**EXERCISE:** How many lines in this data contain the string "effects"? Reply with the number only.

**SUPPLIED DATA:**
################

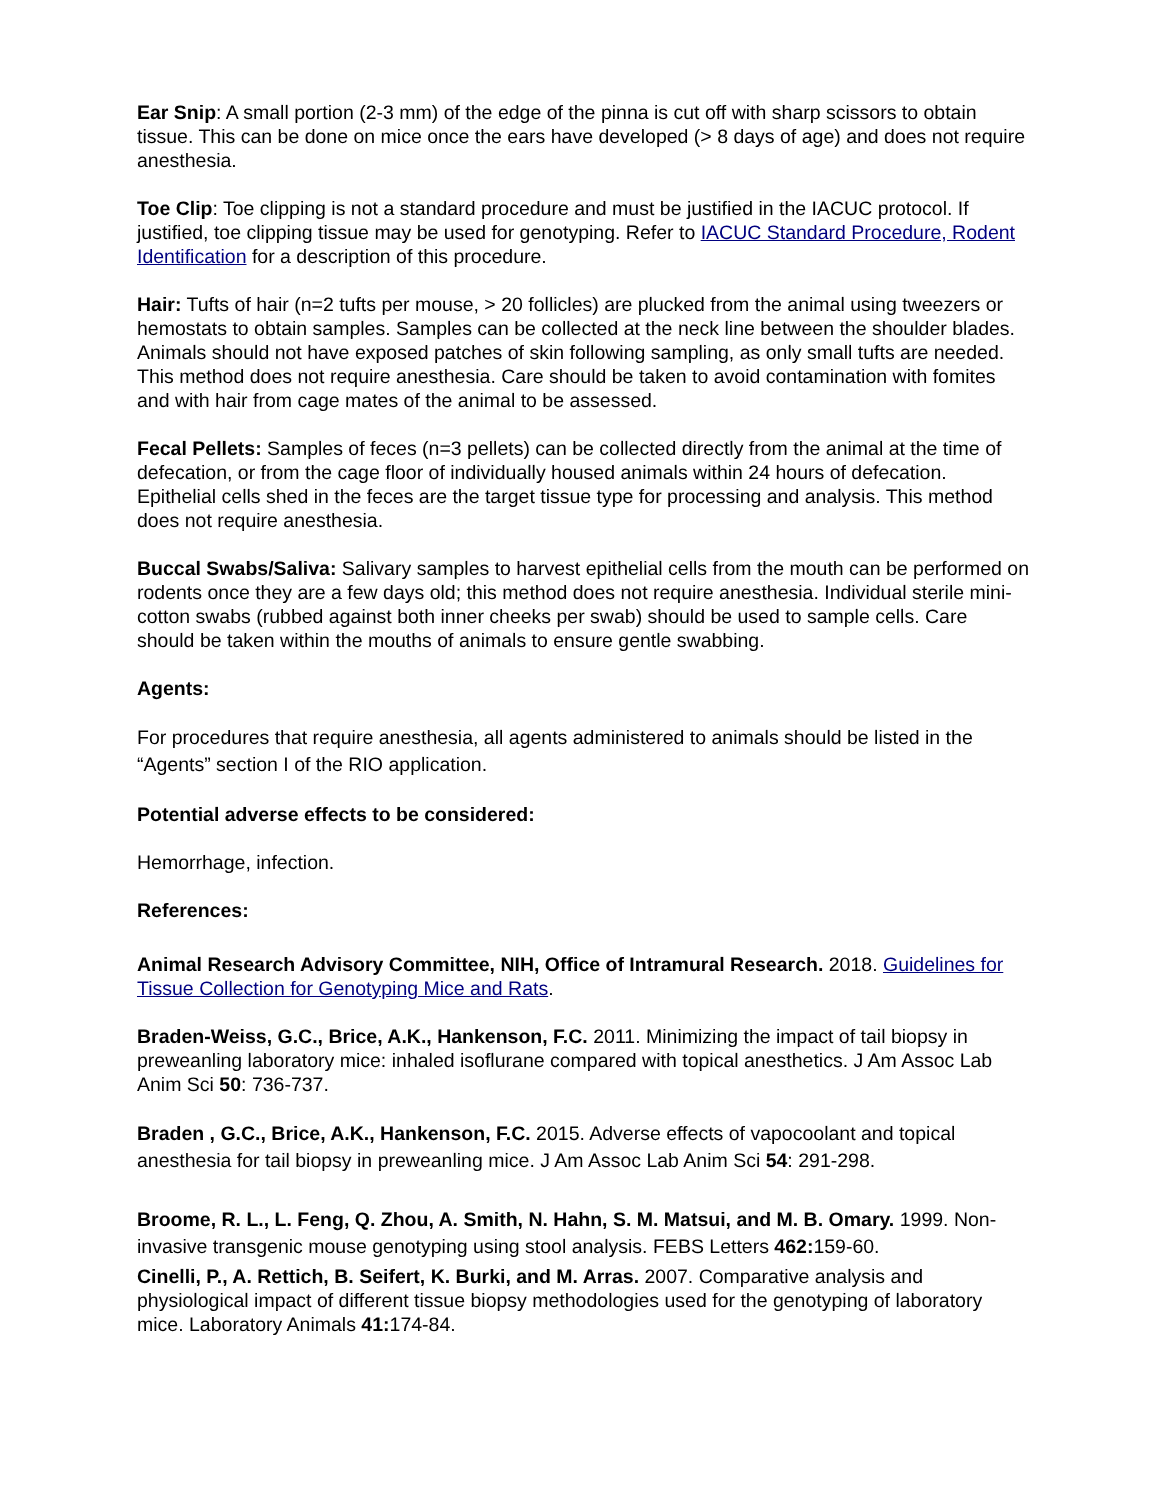Ear Snip: A small portion (2-3 mm) of the edge of the pinna is cut off with sharp scissors to obtain tissue. This can be done on mice once the ears have developed (> 8 days of age) and does not require anesthesia.
Toe Clip: Toe clipping is not a standard procedure and must be justified in the IACUC protocol. If justified, toe clipping tissue may be used for genotyping. Refer to IACUC Standard Procedure, Rodent Identification for a description of this procedure.
Hair: Tufts of hair (n=2 tufts per mouse, > 20 follicles) are plucked from the animal using tweezers or hemostats to obtain samples. Samples can be collected at the neck line between the shoulder blades. Animals should not have exposed patches of skin following sampling, as only small tufts are needed. This method does not require anesthesia. Care should be taken to avoid contamination with fomites and with hair from cage mates of the animal to be assessed.
Fecal Pellets: Samples of feces (n=3 pellets) can be collected directly from the animal at the time of defecation, or from the cage floor of individually housed animals within 24 hours of defecation. Epithelial cells shed in the feces are the target tissue type for processing and analysis. This method does not require anesthesia.
Buccal Swabs/Saliva: Salivary samples to harvest epithelial cells from the mouth can be performed on rodents once they are a few days old; this method does not require anesthesia. Individual sterile mini-cotton swabs (rubbed against both inner cheeks per swab) should be used to sample cells. Care should be taken within the mouths of animals to ensure gentle swabbing.
Agents:
For procedures that require anesthesia, all agents administered to animals should be listed in the “Agents” section I of the RIO application.
Potential adverse effects to be considered:
Hemorrhage, infection.
References:
Animal Research Advisory Committee, NIH, Office of Intramural Research. 2018. Guidelines for Tissue Collection for Genotyping Mice and Rats.
Braden-Weiss, G.C., Brice, A.K., Hankenson, F.C. 2011. Minimizing the impact of tail biopsy in preweanling laboratory mice: inhaled isoflurane compared with topical anesthetics. J Am Assoc Lab Anim Sci 50: 736-737.
Braden , G.C., Brice, A.K., Hankenson, F.C. 2015. Adverse effects of vapocoolant and topical anesthesia for tail biopsy in preweanling mice. J Am Assoc Lab Anim Sci 54: 291-298.
Broome, R. L., L. Feng, Q. Zhou, A. Smith, N. Hahn, S. M. Matsui, and M. B. Omary. 1999. Non-invasive transgenic mouse genotyping using stool analysis. FEBS Letters 462: 159-60.
Cinelli, P., A. Rettich, B. Seifert, K. Burki, and M. Arras. 2007. Comparative analysis and physiological impact of different tissue biopsy methodologies used for the genotyping of laboratory mice. Laboratory Animals 41: 174-84.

################

**REPLY:** 2